98 S.E.2d 885 (N.C. 1957)

246 N.C. 518



Phillip COOKE.






George SIMKINS, Jr.






Samuel MURRAY.



Elijah H. HERRING.

No. 580

Supreme Court of North Carolina.

June 28, 1957

Page 886

George B. Patto, Atty. Gen. and Robert E. Giles, Asst. Atty. Gen., for the State.

[246 N.C. 520] J.Kenneth Lee, Major S. High, Greensboro, C. O. Pearson, and William A.Marsh, Jr. Durham, for defendant appellants.

Page 887

RODMAN, Justice.

The crime of which defendants stand convicted is the entrance without a bona fide claim of right on land in the possession of another after having been forbidden to so enter. The act is made a crime by statute, G.S.s 14-134. The statute carries the heading 'Trespass on land after being forbidden * * *.'

'* * * every unauthorized, and therefore unlawful, entry into the close of another, is a trespass.' Dougherty v. Stepp, 18 N.C. 371; Armstrong v. Armstrong, 230 N.C. 201, 52 S.E.2d 362; Lee v. Stewart, 218 N.C. 287, 10 S.E.2d 804; Brame v.

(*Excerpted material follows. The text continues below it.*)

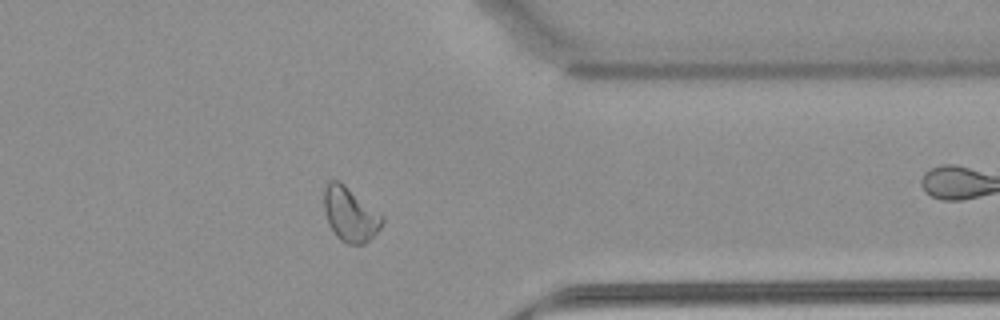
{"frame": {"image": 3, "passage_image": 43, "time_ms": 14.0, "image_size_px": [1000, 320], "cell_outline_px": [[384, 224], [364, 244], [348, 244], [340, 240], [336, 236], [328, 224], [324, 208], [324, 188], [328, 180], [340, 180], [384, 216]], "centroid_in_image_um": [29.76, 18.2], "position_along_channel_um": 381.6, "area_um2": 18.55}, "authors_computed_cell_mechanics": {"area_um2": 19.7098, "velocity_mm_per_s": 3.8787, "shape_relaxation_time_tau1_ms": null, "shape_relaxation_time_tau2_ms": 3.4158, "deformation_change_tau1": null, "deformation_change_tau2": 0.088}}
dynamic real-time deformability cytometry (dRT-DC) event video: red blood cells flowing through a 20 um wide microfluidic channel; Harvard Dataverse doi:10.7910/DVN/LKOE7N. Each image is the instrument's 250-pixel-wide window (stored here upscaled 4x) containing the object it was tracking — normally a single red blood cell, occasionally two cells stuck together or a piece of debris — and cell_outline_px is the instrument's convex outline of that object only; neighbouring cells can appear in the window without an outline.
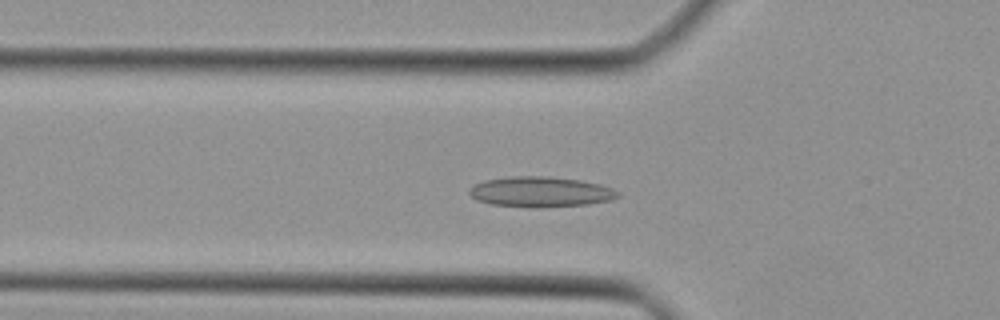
{"species": "Egyptian fruit bat (a non-hibernating species)", "species_latin": "Rousettus aegyptiacus", "temperature_condition": "cold", "stored_images_in_passage": 43, "camera_frame_rate_fps": 3000, "um_per_image_px": 0.085, "animal": {"sex": "female"}, "frame": {"image": 1, "passage_image": 13, "time_ms": 4.0, "image_size_px": [1000, 320], "cell_outline_px": [[620, 196], [612, 200], [588, 204], [492, 204], [480, 200], [472, 196], [468, 192], [468, 188], [472, 184], [484, 180], [512, 176], [548, 176], [580, 180], [600, 184], [612, 188], [620, 192]], "centroid_in_image_um": [45.97, 16.24], "position_along_channel_um": 79.8, "area_um2": 25.03}}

Clark, 148 N.C. 364, 62 S.E. 418, 19 L.R.A., N.S., 1033.

By the common law an unauthorized entry on the lands of another was redressed by civil action, but where the entry was made by means of force or threats apt to disrupt the peace, the trespass was made a crime in England prior to Sir Walter Raleigh's ill-fated attempt to establish a colony on our shores. Such a disturbance of possession is a statutory crime under our laws. G.S. § 14-126. To convict one of the crime of forcible trespass, it is essential for the State to establish an entry with such force as to be 'apt to strike terror' tothe prosecutor whose possession was disturbed. It is necessary to allege and establish actual possession in the prosecutor. State v. Simpson, 12 N.C. 504; State v. McCauless, 31 N.C. 375; State v. Ray, 32 N.C. 39; State v. Laney, 87 N.C. 535; State v. Davenport, 156 N.C. 597, 72 S.E.7. Whether the right to possession was a good defense at common law was left unsettled in State v. Ross, 49 N.C. 315.

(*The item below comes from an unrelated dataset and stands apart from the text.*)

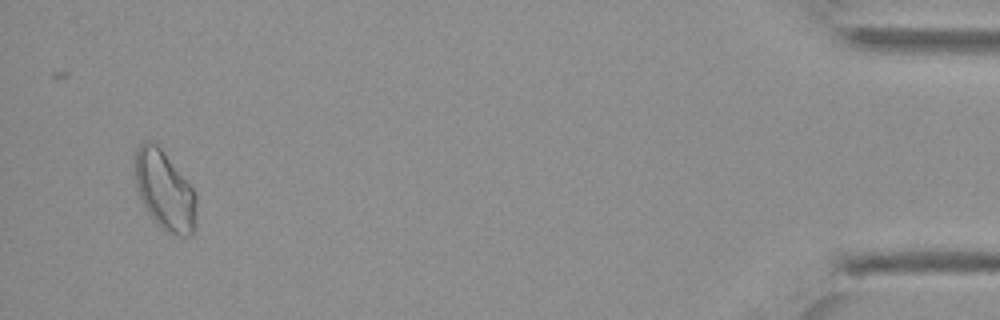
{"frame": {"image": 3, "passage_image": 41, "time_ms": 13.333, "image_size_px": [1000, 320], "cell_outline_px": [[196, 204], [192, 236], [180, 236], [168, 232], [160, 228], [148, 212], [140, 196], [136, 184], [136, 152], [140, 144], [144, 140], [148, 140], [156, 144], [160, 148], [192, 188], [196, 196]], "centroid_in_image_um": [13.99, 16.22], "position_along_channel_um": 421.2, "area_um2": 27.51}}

In 1866 the Legislature made it a crime to invade possession even though the forbidden entry was made without force or threats. Good faith in making the entry is a defense. State v. Wells, 142 N.C. 590, 55 S.E. 210; State v. Crosset, 81 N.C. 579; State v. Hause, 71 N.C. 518; State v. Hanks, 66 N.C. 612. But possession is an essential element of the crime. If the State fails to establish that prosecutor has possession (actual or constructive) no crime has been established. State v. Baker, 231 N.C. 136, 56 S.E.2d 424; State v. Faggart, 170 N.C. 737, 86 S.E. 31; State v. Yellowday, 152 N.C. 793, 67 S.E. 480; State v. Whitehurst, 70 N.C. 85.